Your turn: Koch ties to KU concern students
By Schuyler Kraus
President, Students for a Sustainable Future
School is difficult enough without having to weed through corporate bias. As Gov. Sam Brownback and the state legislature incrementally cut education funding, they are opening the door for donors with specific agendas to purchase influence at Kansas University. Enter the Koch brothers.
It’s no secret that Charles and David Koch have an interest in influencing public policy. What often goes undetected, however, is that their strategy extends beyond their conspicuous campaign contributions to think tanks, and “grassroots” organizations. Only within the last few years have we caught glimpses of the brothers’ disconcerting reach into higher education.
Florida State University and Clemson University have both signed controversial contracts in exchange for Koch money. When individuals took legal action to publicize the contracts, the Association for the Advancement of University Professors (AAUP) declared they contained numerous violations of academic freedom. FSU and Clemson have furtively relinquished various controls to the brothers over research results, hiring procedures and even curriculum. Not only does this lend counterfeit academic credentials to Koch ideology, it also inserts an imperceptible bias into students’ classrooms.
Considering Charles and David Koch’s agreements with other schools, we can’t help but question whether our university — right here in the Kochs’ home state — is also vulnerable. Ten months of research has indicated that, much to our dismay, KU has indeed joined the not-so-exclusive Koch club.
Since 2001, Koch foundations have donated at least $1.4 million to the KU School of Business. It started with a large amount to establish the KU Center for Applied Economics (CAE), a public policy think-tank, and hire its founding executive director, Art Hall. Recurring donations continue to constitute the operating budget for the CAE, which consists of Art Hall, his small office in Summerfield Hall, and an occasional visiting staff member. “Operating budget,” then, appears to be defined as a generous supplemental salary for Hall, who already earns $158,000 a year from the state as a “lecturer/academic program associate,” a non-tenure track position. That’s more than the average state salary for a full, tenured, professor ($118,300) and over double the salary of assistant professors ($71,800).
From 1997 to 2004, Hall was chief economist of Koch Industries’ lobbying subsidiary, Koch Companies Public Sector. Now heading an institution operating directly out of KU, Hall is able to continue lobbying for the Kochs under the guise of an academician, streamlining their political agenda straight to Topeka.
Hall has worked in cadence with other Koch affiliates to advance policies in Kansas that reflect the brothers’ agenda. In fact, several reports Hall has published under the CAE are co-authored by Koch-funded economists. He has written others for Koch organizations, such as American Legislative Exchange Council (ALEC) and Kansas Policy Institute. From public education funding to repealing the renewable energy portfolio standards, Hall’s influence is consistently present in Topeka. It’s especially astonishing that he has remained under the radar amid the overwhelming attention on last fiscal year’s $334 million shortfall in state revenue caused by Brownback’s unprecedented tax breaks. Hall deserves more credit than he has been afforded; in a 2013 presentation at KU, Hall claimed he worked on much of that tax policy “from the ground up.”

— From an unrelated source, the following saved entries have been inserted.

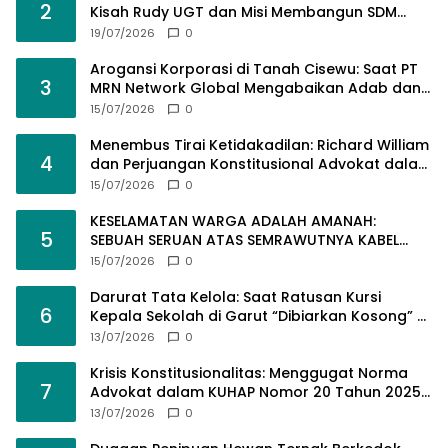
2
Kisah Rudy UGT dan Misi Membangun SDM
Bangsa Lewat Kuliah Jarak Jauh
19/07/2026
0
Arogansi Korporasi di Tanah Cisewu: Saat PT
3
MRN Network Global Mengabaikan Adab dan
Hukum
15/07/2026
0
Menembus Tirai Ketidakadilan: Richard William
4
dan Perjuangan Konstitusional Advokat dalam
KUHAP Baru
15/07/2026
0
KESELAMATAN WARGA ADALAH AMANAH:
5
SEBUAH SERUAN ATAS SEMRAWUTNYA KABEL
UTILITAS
15/07/2026
0
Darurat Tata Kelola: Saat Ratusan Kursi
6
Kepala Sekolah di Garut “Dibiarkan Kosong” di
Tengah Tumpukan Guru Kompeten
13/07/2026
0
Krisis Konstitusionalitas: Menggugat Norma
7
Advokat dalam KUHAP Nomor 20 Tahun 2025
demi Keadilan yang Bermartabat
13/07/2026
0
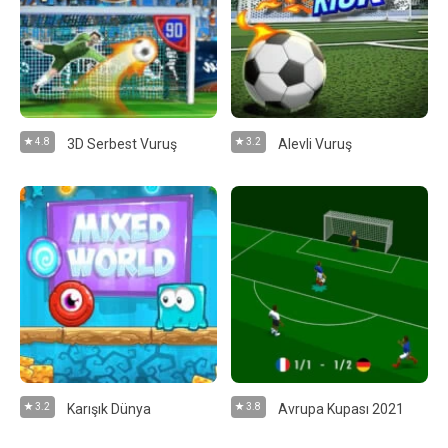
4.8
3D Serbest Vuruş
3.2
Alevli Vuruş
3.2
Karışık Dünya
3.8
Avrupa Kupası 2021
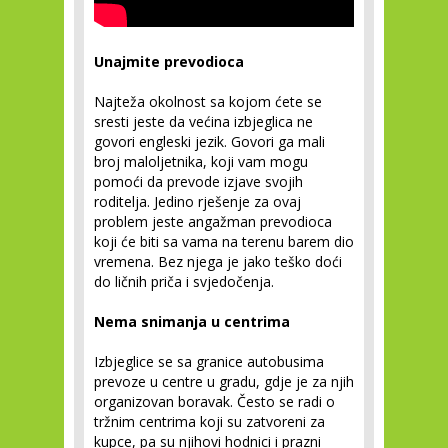
Unajmite prevodioca
Najteža okolnost sa kojom ćete se
sresti jeste da većina izbjeglica ne
govori engleski jezik. Govori ga mali
broj maloljetnika, koji vam mogu
pomoći da prevode izjave svojih
roditelja. Jedino rješenje za ovaj
problem jeste angažman prevodioca
koji će biti sa vama na terenu barem dio
vremena. Bez njega je jako teško doći
do ličnih priča i svjedočenja.
Nema snimanja u centrima
Izbjeglice se sa granice autobusima
prevoze u centre u gradu, gdje je za njih
organizovan boravak. Često se radi o
tržnim centrima koji su zatvoreni za
kupce, pa su njihovi hodnici i prazni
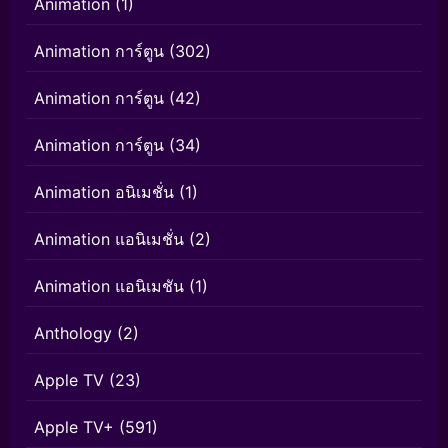
Animation
(1)
Animation การ์ตูน
(302)
Animation การ์ตูน
(42)
Animation การ์ตูน
(34)
Animation อนิเมชั่น
(1)
Animation แอนิเมชั่น
(2)
Animation แอนิเมชัน
(1)
Anthology
(2)
Apple TV
(23)
Apple TV+
(591)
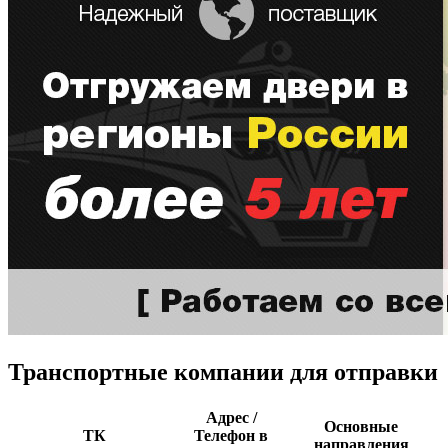
Транспортные компании для отправки
Адрес /
Основные
ТК
Телефон в
направления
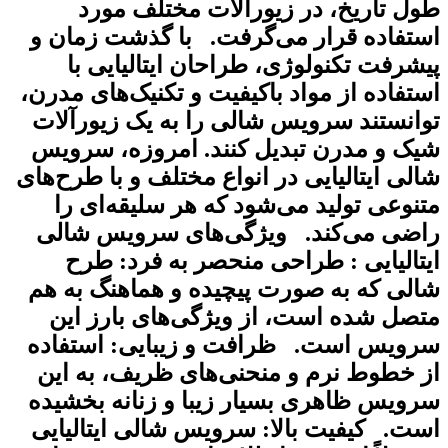
ول تاریخ، در زیورآلات مختلف مورد
ستفاده قرار می‌گرفت. با گذشت زمان و
یشرفت تکنولوژی، طراحان ایتالیایی با
ستفاده از مواد باکیفیت و تکنیک‌های مدرن،
وانستند سرویس شالی را به یک زیورآلات
یک و مدرن تبدیل کنند. امروزه، سرویس
الی ایتالیایی در انواع مختلف و با طرح‌های
تنوعی تولید می‌شود که هر سلیقه‌ای را
اضی می‌کند. ویژگی‌های سرویس شالی
یتالیایی : طراحی منحصر به فرد: طرح
الی که به صورت پیچیده و هماهنگ به هم
تصل شده است، از ویژگی‌های بارز این
رویس است. ظرافت و زیبایی: استفاده
ز خطوط نرم و منحنی‌های ظریف، به این
رویس ظاهری بسیار زیبا و زنانه بخشیده
ست. کیفیت بالا: سرویس شالی ایتالیایی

Ensuring an unbiased academic environment is in the interest of liberals and conservatives, alike. Yes, our primary focus is the Kochs; that is simply because they are the epitome of donors who exercise undue influence in academia and legitimize political agendas with questionable academic credentials. Frankly, we take issue with any private donor that seeks to do this, even if their interests were aligned with our personal beliefs. Our ultimate goal is to advocate for higher education.
Under the Kansas Open Records Act, we requested documents from KU pertaining to restrictions on Koch funding, Art Hall’s employment, and additional related items. Our request is approved — but carries an $1,800 price tag.
Perhaps this is just youthful idealism, but shouldn’t administrators be eager to alleviate our concern? As a public institution, KU is responsible to us not only as tuition-paying students, but also as taxpaying Kansans. When its dedication to academic freedom and intellectual integrity is legitimately questioned, it should be the university’s responsibility, not the students’, to prove otherwise.
Senior administrators in the School of Business requested a meeting with us after learning of our open records request. During our conversation, they emphasized that they share our commitment to academic freedom. However, we were disappointed when they were unable to provide any evidence to support their claim that they have not accepted donations under conditions that undermine said commitment.
So, the question remains. If there is nothing to hide, why is there so much secrecy?